Ricardo Pael, procurador da República (MT), informa que um estudo feito em 2020 mostrou o impacto do crime organizado transnacional sobre as comunidades indígenas.

“O estudo teve um olhar voltado às violações de direitos humanos e questões de gênero. Os principais crimes são os ambientais, como garimpo, extração ilegal de madeira, usurpação e poluição dos territórios tradicionais. Mas, a principal constatação, é que as comunidades sofrem muito por causa da invisibilidade que é imposta aos indígenas. Não existe nenhuma lei penal que puna ou agrave um crime por ele ser praticado contra indígenas. É urgente que se dê mais visibilidade principalmente às mulheres indígenas e o que elas sofrem, não só com o crime organizado, mas também com a violência sexual e o feminicídio”.

Dívida

“São cinco séculos que sofremos essa violência. Há duas formas sublimes de gerar vidas. Uma delas, pelo sagrado feminino, outra pela mãe terra. Há milhares de anos as mulheres cuidam de territórios e nunca tivemos problemas ambientais.  Nossos povos cresceram fortes e saudáveis. Hoje, temos um projeto de morte, de genocídio dos nossos povos e ecocídio da mãe terra. Esse país tem uma dívida histórica conosco”, afirma Marcivana Rodrigues Paiva do povo Sateré Mawé de Manaus e entorno.

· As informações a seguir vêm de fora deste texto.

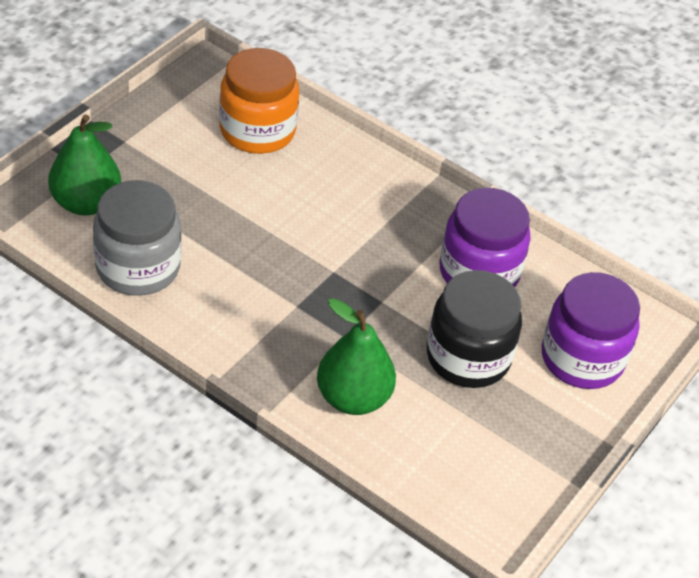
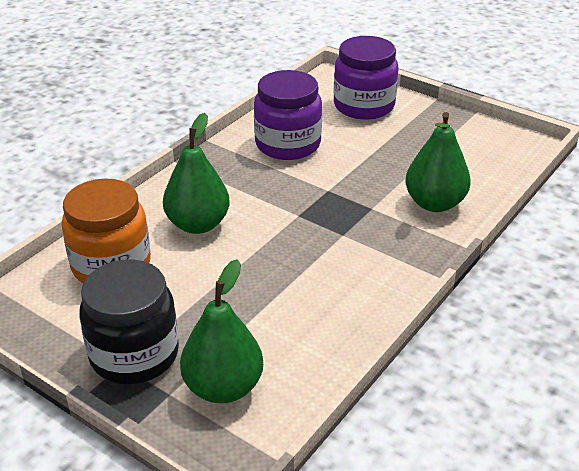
camera: 85 degrees left, 10 degrees down
(138, 267) = (314, 338): grey jar -> none
(319, 191) = (198, 224): none -> green pear
(468, 357) = (376, 151): black jar -> black jar (134, 354)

Também participaram da audiência Patrícia Krin Si Atikum, do Movimento Unido dos povos e Organizações Indígenas da Bahia; Eloenia Araruna, vice-presidente da Takina (MT); Glicéria Tupinambá, do Movimento Unido dos Povos e Organizações Indígenas da Bahia; Vera Lucia Barbosa, da Secretaria de Movimentos Populares do Partido dos Trabalhadores; e Quenes Gonzaga, assessora da Liderança do PT na Câmara.

A íntegra da audiência pública, em áudio e vídeo, está disponível na página da CLP no site da Câmara dos Deputados.